A friend recently asked me to send along my best marriage advice. He’s getting married soon, so he’s looking for some pro tips. I’m only 11 years into my marriage. I am reticent to offer advice at all. Honestly, I’ve seen a lot of folks dish out advice way too early in their marriages. I’ve also seen once-solid marriages crumble after more than a few decades. So I offer this with a lot of humility and only minimal confidence in its value. All I can really say is that these things have helped me a great deal through my first decade.

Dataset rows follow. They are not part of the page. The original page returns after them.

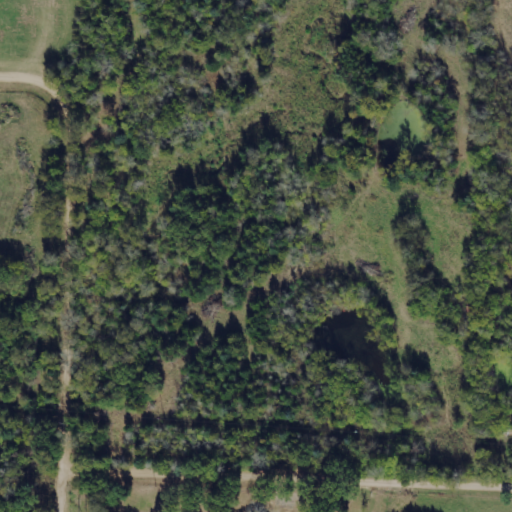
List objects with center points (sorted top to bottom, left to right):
road: (80, 247)
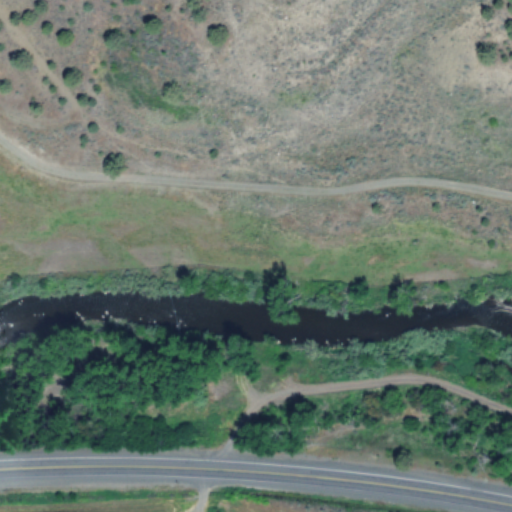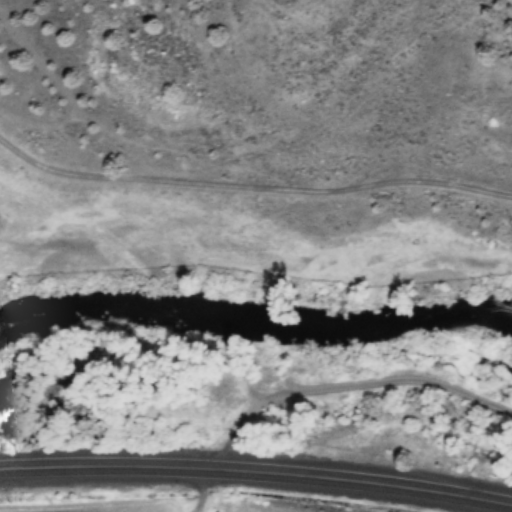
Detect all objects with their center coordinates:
river: (254, 319)
road: (256, 471)
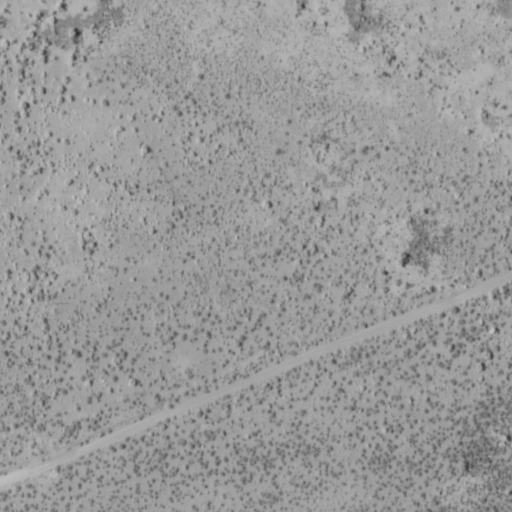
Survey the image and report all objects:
road: (256, 371)
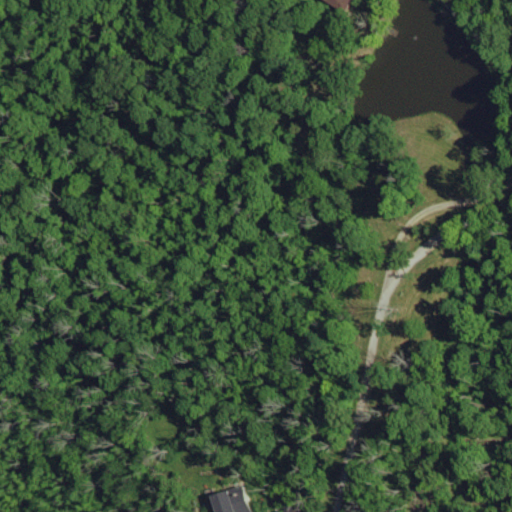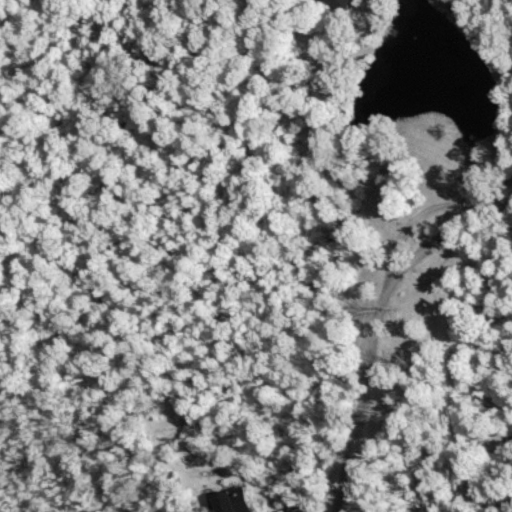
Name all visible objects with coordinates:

- Jesus is key. Almost all of the Christian couples I know where both spouses love the Lord deeply and passionately are happy in their marriages. Really, almost all of them. And I don’t think there is a lot of mystery as to why that is the case: Having Jesus as the center and foundation really does make all the difference.
- Happiness in marriage is a choice. After getting some good advice, my wife and I decided at the outset that we had 2 options: to be happily married or unhappily married. The point was that we would be married either way. And not just for a while, but forever. So we choose to be happy and fight hard for it. It ventures beyond my comfort zone to say this, but I honestly think that a lot of folks who are miserable in their marriages are miserable because at some point they decided that was an acceptable arrangement. It’s not. And it’s never too late to fight for happiness.
- Cherish every moment. My wife’s grandfather was one of the best men I’ve ever known. For the first few years of our marriage, he would send my wife and I a card every month. In it he would always write the same words “Cherish every moment.” Those words meant a lot to me, because I knew his wife of many, many years died without a lot of warning. I knew he would have given up a lot of things for only a few more minutes with her. So I try to remember this advice, especially when marriage isn’t easy. I don’t want to waste time I can’t get back arguing or being angry. And a lot of times, it’s that advice that breaks through.
- Enjoy the ride. I’m convinced marriage is the very best way for most people to enjoy their adult lives. I know not everyone is called to marriage. Some folks desire marriage but haven’t yet met the right person. But for those who have, it is an incredible gift to enjoy. None of us know how many days or moments we will have with our spouse or our families. Life’s too short to be miserable. And marriage is too precious not to enjoy. So my best advice is basically this: Love Jesus. Love your spouse. And thank God for every moment.
In the immortal words of Jack Dawson, “make it count.”